Plaintiffs contention that the tax is somehow unlawful for its failure to take account of the disparity of income of attorneys is likewise without merit. It has been held on several occasions- that such a tax does not run afoul of the uniformity clause of the Pennsylvania Constitution. In Crawford v. South Fulton School District, 431 Pa. 324, 246 A.2d 332 (1968), it was pointed out that there is a distinction between an occupation and income tax. As was noted therein, an occupation tax must be identical for all members of a particular occupation. Clearly, the tax herein is an occupation and not an income tax. In Crosson v. Downington Area School District, 440 Pa. 468, 270 A.2d 377 (1970), it was contended by those attacking the tax that it is a disguised income tax. The court therein held that the court has long recognized the distinction between occupation and income taxes, an occupation tax being peculiar in its character:

“It is not a tax upon property, but upon the pursuit which a man follows in order to acquire property and support his family. It is a tax upon income in the sense only that every other tax is a tax upon income; that is to say, it reduces a man’s clear income by the precise amount of the tax. But it is an income tax in no sense.” Crosson v. Downington Area School District, supra.

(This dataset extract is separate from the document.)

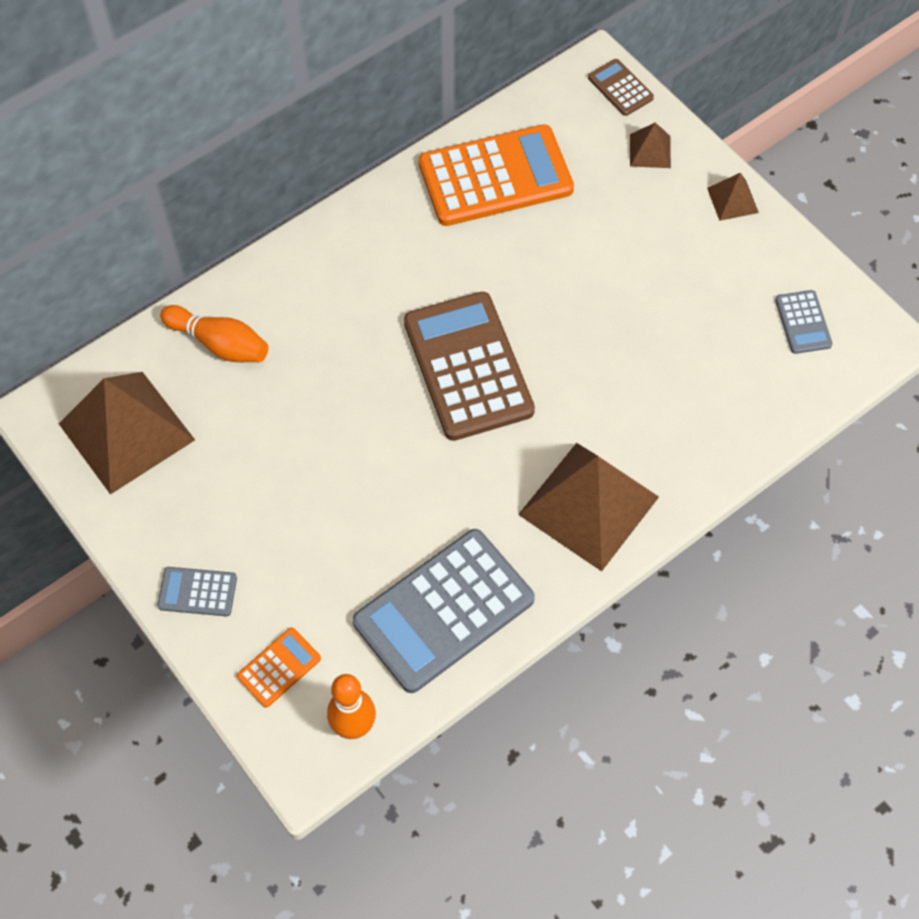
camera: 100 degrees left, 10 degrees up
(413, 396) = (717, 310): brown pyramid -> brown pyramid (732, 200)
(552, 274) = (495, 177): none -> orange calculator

Finally, the precise question was most recently addressed in Haberman Appeal, 37 Pa. Commw. 97, 388 A.2d 1159 (1978), wherein a physician attacked the same tax on the basis that it failed to take into account the disparity in income of various specialists within the practice of medicine. Therein, the Commonwealth Court dismissed this contention citing as follows from Banger’s Appeal, 109 Pa. 79 (1885):

“[I]t will not do to tax one member of a class $100 and another member of the same class $1,000, upon the supposition, or even upon the fact, that, the one earns more than the other. An ‘occupation’ tax is peculiar in its character. It is not a tax upon property, but upon the pursuit which a man follows in order to acquire property and support his family. It is a tax upon income in the sense only that every other tax is a tax upon income; that is to say, it reduces a man’s clear income by the precise amount of the tax.”

Therefore, we conclude herein that the nature of the tax is such as to satisfy the uniformity clause of the Pennsylvania Constitution inasmuch as it imposes the same tax upon all members of the class. Furthermore, as we have found, the tax does not violate section 3902(1) of the Local Tax Enabling Act prohibiting a tax upon an occupation subject to a state tax or license fee. No such tax, or license fee, as those terms are defined, are imposed upon plaintiff as a practicing attorney.

For the foregoing reasons, the motion of defend- . ant, Council Rock School District for judgment on the pleadings will be granted.

ORDER

And now, this October 18, 1985, it is hereby ordered that judgment on the pleadings be entered in favor of defendant, Council Rock School District and against plaintiff, and the complaint as to that defendant is dismissed.